Baptism has always had its fair share of strife and controversy. Just recently a pastor was asked to resign his office, because he had the audacity to allow himself to undergo adult immersion baptism, as though this is not how all people were baptised in the New Testament. Why even in the Old Testament priests subjected themselves to rituals of ceremonial cleansing by immersing themselves in water. But somewhere along the expansion of the Christian faith across the world, the sacrament of baptism were changed in nature to what is called a covenant baptism – where the parents of a child have him/her sprinkled with water and where they promise to bring the child up in the ways of the Lord. The child has no choice, has never heard of Jesus Christ and is basically forced into this “covenant” with God. In our post-modernism times some people would want to see the parents prosecuted for violating the rights of the child to choice. Still others keep going on about that fact that baptism stands central to our salvation and some Scriptures even seem to support that e.g.  Whoever believes and is baptized will be saved, but whoever does not believe will be condemned (Mark 16:16). These believe that my salvation is not complete until I have been baptised through immersion. If that be the case then Jesus had it wrong when he proclaimed “teteletsai” meaning “it is finished”. Furthermore His resurrection would have seen His part in my salvation having been delivered, the rest now dependent on me. It simply is not true. Jesus Christ did it all.
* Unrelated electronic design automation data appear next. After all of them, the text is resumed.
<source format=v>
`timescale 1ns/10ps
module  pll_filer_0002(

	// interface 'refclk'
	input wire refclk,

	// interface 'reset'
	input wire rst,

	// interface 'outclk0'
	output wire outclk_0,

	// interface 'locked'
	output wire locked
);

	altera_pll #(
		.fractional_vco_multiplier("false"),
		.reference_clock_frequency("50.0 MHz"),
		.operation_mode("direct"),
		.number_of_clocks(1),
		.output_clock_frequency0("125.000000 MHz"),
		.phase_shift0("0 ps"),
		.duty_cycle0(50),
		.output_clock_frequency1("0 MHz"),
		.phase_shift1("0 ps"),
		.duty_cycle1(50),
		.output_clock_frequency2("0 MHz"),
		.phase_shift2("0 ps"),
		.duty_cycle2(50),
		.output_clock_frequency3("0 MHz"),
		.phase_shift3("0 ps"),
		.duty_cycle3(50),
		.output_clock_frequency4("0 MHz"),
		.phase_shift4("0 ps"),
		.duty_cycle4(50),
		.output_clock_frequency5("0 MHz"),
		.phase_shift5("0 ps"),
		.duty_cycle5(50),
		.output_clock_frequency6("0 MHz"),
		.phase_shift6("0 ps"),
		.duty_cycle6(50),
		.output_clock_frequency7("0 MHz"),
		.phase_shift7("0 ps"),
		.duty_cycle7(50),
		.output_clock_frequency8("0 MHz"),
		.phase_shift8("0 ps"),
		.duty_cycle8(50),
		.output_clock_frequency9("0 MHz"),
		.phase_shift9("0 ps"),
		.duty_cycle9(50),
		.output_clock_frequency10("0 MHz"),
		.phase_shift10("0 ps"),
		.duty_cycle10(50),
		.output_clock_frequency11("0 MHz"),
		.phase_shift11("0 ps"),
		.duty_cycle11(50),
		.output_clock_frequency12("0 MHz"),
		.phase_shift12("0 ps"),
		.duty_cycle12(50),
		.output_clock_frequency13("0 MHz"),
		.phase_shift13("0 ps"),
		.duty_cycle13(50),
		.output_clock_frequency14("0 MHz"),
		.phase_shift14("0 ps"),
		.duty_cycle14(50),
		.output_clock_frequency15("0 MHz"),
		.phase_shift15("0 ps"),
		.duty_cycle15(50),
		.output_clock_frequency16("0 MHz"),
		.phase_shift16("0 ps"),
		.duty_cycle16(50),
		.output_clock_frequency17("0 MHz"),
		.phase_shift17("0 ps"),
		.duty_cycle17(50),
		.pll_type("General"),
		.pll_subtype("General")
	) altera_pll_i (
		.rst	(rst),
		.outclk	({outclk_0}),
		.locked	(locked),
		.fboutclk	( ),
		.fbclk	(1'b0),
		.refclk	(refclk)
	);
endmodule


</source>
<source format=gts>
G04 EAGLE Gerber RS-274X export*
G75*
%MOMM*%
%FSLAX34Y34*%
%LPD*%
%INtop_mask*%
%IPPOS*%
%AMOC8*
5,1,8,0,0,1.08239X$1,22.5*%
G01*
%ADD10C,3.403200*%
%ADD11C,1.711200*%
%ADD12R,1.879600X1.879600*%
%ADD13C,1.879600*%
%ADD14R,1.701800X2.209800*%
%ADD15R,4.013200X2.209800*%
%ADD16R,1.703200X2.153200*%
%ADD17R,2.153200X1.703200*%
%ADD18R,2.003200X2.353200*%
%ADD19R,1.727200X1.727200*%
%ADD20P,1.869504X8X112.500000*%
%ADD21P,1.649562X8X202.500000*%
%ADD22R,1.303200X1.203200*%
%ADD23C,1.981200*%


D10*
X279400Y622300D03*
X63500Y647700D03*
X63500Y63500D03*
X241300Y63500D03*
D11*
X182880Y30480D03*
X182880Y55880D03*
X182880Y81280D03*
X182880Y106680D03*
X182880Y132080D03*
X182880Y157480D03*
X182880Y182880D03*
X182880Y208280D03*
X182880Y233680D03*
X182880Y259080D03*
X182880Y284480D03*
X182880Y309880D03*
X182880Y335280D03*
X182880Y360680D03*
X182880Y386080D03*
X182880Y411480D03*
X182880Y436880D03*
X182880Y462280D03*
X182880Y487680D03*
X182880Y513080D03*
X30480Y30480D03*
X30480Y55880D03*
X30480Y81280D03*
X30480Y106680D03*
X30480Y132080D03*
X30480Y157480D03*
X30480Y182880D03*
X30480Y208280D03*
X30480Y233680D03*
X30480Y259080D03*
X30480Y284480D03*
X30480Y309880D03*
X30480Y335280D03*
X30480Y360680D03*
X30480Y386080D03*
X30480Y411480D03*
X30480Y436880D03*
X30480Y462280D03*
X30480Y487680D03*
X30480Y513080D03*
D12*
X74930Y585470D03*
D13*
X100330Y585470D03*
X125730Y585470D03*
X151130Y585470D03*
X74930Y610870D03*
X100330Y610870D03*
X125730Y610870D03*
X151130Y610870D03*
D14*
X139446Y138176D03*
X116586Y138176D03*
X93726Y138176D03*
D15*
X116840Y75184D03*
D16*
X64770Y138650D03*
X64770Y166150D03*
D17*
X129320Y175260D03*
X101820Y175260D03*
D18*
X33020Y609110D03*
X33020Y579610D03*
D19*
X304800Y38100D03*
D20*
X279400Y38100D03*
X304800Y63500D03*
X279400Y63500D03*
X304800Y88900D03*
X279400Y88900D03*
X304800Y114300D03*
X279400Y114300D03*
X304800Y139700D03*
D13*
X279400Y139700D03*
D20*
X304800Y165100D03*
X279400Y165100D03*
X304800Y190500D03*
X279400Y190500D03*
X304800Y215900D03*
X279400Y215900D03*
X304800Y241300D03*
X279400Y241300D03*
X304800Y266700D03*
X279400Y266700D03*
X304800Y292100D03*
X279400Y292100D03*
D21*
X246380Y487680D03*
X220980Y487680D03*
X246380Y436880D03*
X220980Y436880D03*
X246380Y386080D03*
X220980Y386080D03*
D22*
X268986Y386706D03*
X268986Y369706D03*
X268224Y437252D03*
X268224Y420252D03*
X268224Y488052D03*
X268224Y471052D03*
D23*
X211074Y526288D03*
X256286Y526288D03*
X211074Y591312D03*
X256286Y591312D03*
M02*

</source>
Why then baptism? I believe it is a gift from God. It again underlines the fact that God entrusts us with a response towards Him. Even in all of our significantly sinful lives, He still grants us the opportunity of choice and response. Yes, it is true, Jesus finished all of my salvation, but God avails me choice and action to respond to Him. Baptism then becomes a final publicly witnessed act during which I confirm my relationship with God by symbolically identifying with the death and the resurrection of Jesus Christ. It is more than identifying actually, it is where I betroth myself to God to have and to hold, from this day forward, for better, for worse, for richer, for poorer, in sickness and in health, until death opens the door to my glorification in Christ. As Paul states in Galatians above, I have “put on Christ”. So it holds that if my salvation was dependent on baptism – which we have concluded is a response/action on my side – chances are 100% we would have messed that up too.  Thank God then it isn’t.
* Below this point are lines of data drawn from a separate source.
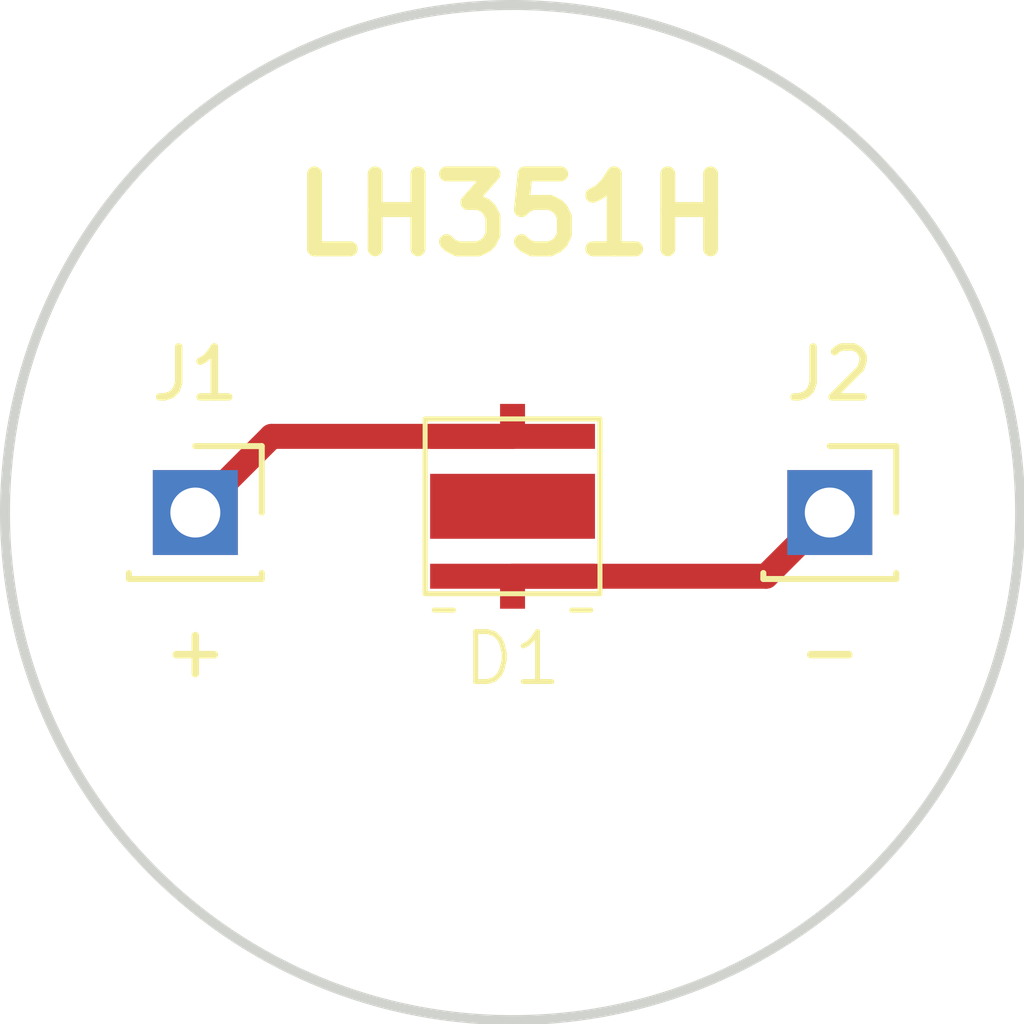
<source format=kicad_pcb>
(kicad_pcb
	(version 20241229)
	(generator "pcbnew")
	(generator_version "9.0")
	(general
		(thickness 1.6)
		(legacy_teardrops no)
	)
	(paper "A4")
	(layers
		(0 "F.Cu" signal)
		(2 "B.Cu" signal)
		(9 "F.Adhes" user "F.Adhesive")
		(11 "B.Adhes" user "B.Adhesive")
		(13 "F.Paste" user)
		(15 "B.Paste" user)
		(5 "F.SilkS" user "F.Silkscreen")
		(7 "B.SilkS" user "B.Silkscreen")
		(1 "F.Mask" user)
		(3 "B.Mask" user)
		(17 "Dwgs.User" user "User.Drawings")
		(19 "Cmts.User" user "User.Comments")
		(21 "Eco1.User" user "User.Eco1")
		(23 "Eco2.User" user "User.Eco2")
		(25 "Edge.Cuts" user)
		(27 "Margin" user)
		(31 "F.CrtYd" user "F.Courtyard")
		(29 "B.CrtYd" user "B.Courtyard")
		(35 "F.Fab" user)
		(33 "B.Fab" user)
		(39 "User.1" user)
		(41 "User.2" user)
		(43 "User.3" user)
		(45 "User.4" user)
	)
	(setup
		(pad_to_mask_clearance 0)
		(allow_soldermask_bridges_in_footprints no)
		(tenting front back)
		(pcbplotparams
			(layerselection 0x00000000_00000000_55555555_5755f5ff)
			(plot_on_all_layers_selection 0x00000000_00000000_00000000_00000000)
			(disableapertmacros no)
			(usegerberextensions no)
			(usegerberattributes yes)
			(usegerberadvancedattributes yes)
			(creategerberjobfile yes)
			(dashed_line_dash_ratio 12.000000)
			(dashed_line_gap_ratio 3.000000)
			(svgprecision 4)
			(plotframeref no)
			(mode 1)
			(useauxorigin no)
			(hpglpennumber 1)
			(hpglpenspeed 20)
			(hpglpendiameter 15.000000)
			(pdf_front_fp_property_popups yes)
			(pdf_back_fp_property_popups yes)
			(pdf_metadata yes)
			(pdf_single_document no)
			(dxfpolygonmode yes)
			(dxfimperialunits yes)
			(dxfusepcbnewfont yes)
			(psnegative no)
			(psa4output no)
			(plot_black_and_white yes)
			(sketchpadsonfab no)
			(plotpadnumbers no)
			(hidednponfab no)
			(sketchdnponfab yes)
			(crossoutdnponfab yes)
			(subtractmaskfromsilk no)
			(outputformat 1)
			(mirror no)
			(drillshape 1)
			(scaleselection 1)
			(outputdirectory "")
		)
	)
	(net 0 "")
	(net 1 "Net-(D1-A)")
	(net 2 "Net-(D1-K)")
	(footprint "Connector_PinSocket_2.54mm:PinSocket_1x01_P2.54mm_Vertical" (layer "F.Cu") (at 144.78 106.68))
	(footprint "Connector_PinSocket_2.54mm:PinSocket_1x01_P2.54mm_Vertical" (layer "F.Cu") (at 157.48 106.68))
	(footprint "samsung-horticulture:LH351H" (layer "F.Cu") (at 151.13 108.605))
	(gr_circle
		(center 151.13 106.68)
		(end 161.29 106.68)
		(stroke
			(width 0.2)
			(type solid)
		)
		(fill no)
		(layer "Edge.Cuts")
		(uuid "656eaa6a-9676-4385-aa14-0b84d687ac0f")
	)
	(gr_text "LH351H"
		(at 151.13 101.6 0)
		(layer "F.SilkS")
		(uuid "1d0c1dd1-bc03-4a66-b59c-62b791b42db4")
		(effects
			(font
				(size 1.5 1.5)
				(thickness 0.3)
				(bold yes)
			)
			(justify bottom)
		)
	)
	(segment
		(start 144.78 106.68)
		(end 146.305 105.155)
		(width 0.5)
		(layer "F.Cu")
		(net 1)
		(uuid "8cc8171c-fb56-4005-a421-bb6ffeb03d02")
	)
	(segment
		(start 146.305 105.155)
		(end 151.13 105.155)
		(width 0.5)
		(layer "F.Cu")
		(net 1)
		(uuid "fe0cf672-d53e-422f-83c1-9ba3b29c9d45")
	)
	(segment
		(start 156.205 107.955)
		(end 151.13 107.955)
		(width 0.5)
		(layer "F.Cu")
		(net 2)
		(uuid "b10d15c0-0690-46a2-a3aa-cf459a3b0abb")
	)
	(segment
		(start 157.48 106.68)
		(end 156.205 107.955)
		(width 0.5)
		(layer "F.Cu")
		(net 2)
		(uuid "bd825652-177f-4cb6-a066-c0091a949694")
	)
	(embedded_fonts no)
)

</source>
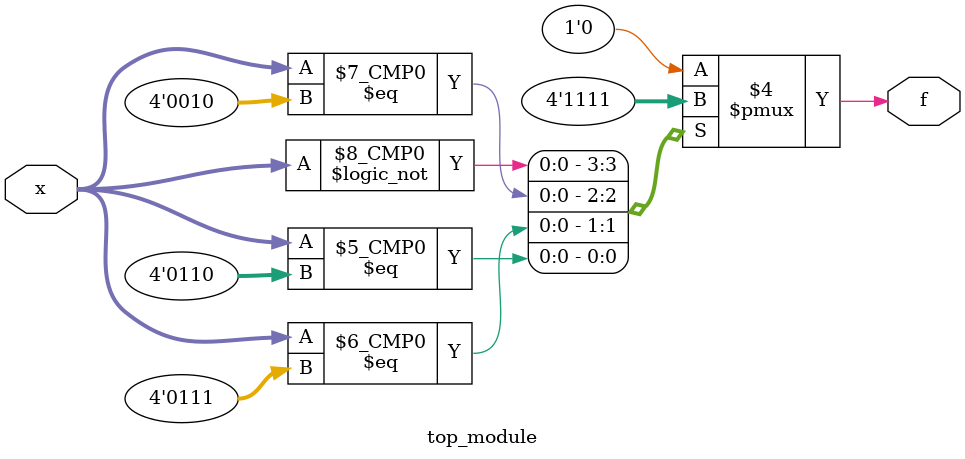
<source format=sv>
module top_module (
	input [4:1] x,
	output logic f
);

always_comb begin
	case(x)
		4'b0000: f = 1'b1;
		4'b0001: f = 1'b0;
		4'b0011: f = 1'b0;
		4'b0010: f = 1'b1;
		4'b0111: f = 1'b1;
		4'b0110: f = 1'b1;
		4'b0100: f = 1'b0;
		default: f = 1'b0;
	endcase
end

endmodule

</source>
Baptism is critical in my growth as a Christian and I am of the opinion – and some may disagree with me vehemently – that it is most meaningful when it follows a period of having accepted and served the Lord Jesus Christ. I do not believe that there is an appointed time to be baptised other than when one’s heart urges one to conclude this obedient and public act of betrothing one to Jesus Christ. It serves to reignite the passion for Jesus Christ, breaks open the heart for renewal, revival, regeneration and refreshing, and positions me for an intimate engagement with the Holy Spirit. Baptism then is burying the past that I dragged into this relationship secured by Jesus Christ, through immersion in water, and surfacing to an intimacy with the Holy Spirit, as a new life. This gift from God, to publicly choose and affirm Him, is incredibly valuable and shall be exercised with the greatest care and maturity, for it may just be the most important thing I will ever do in my life.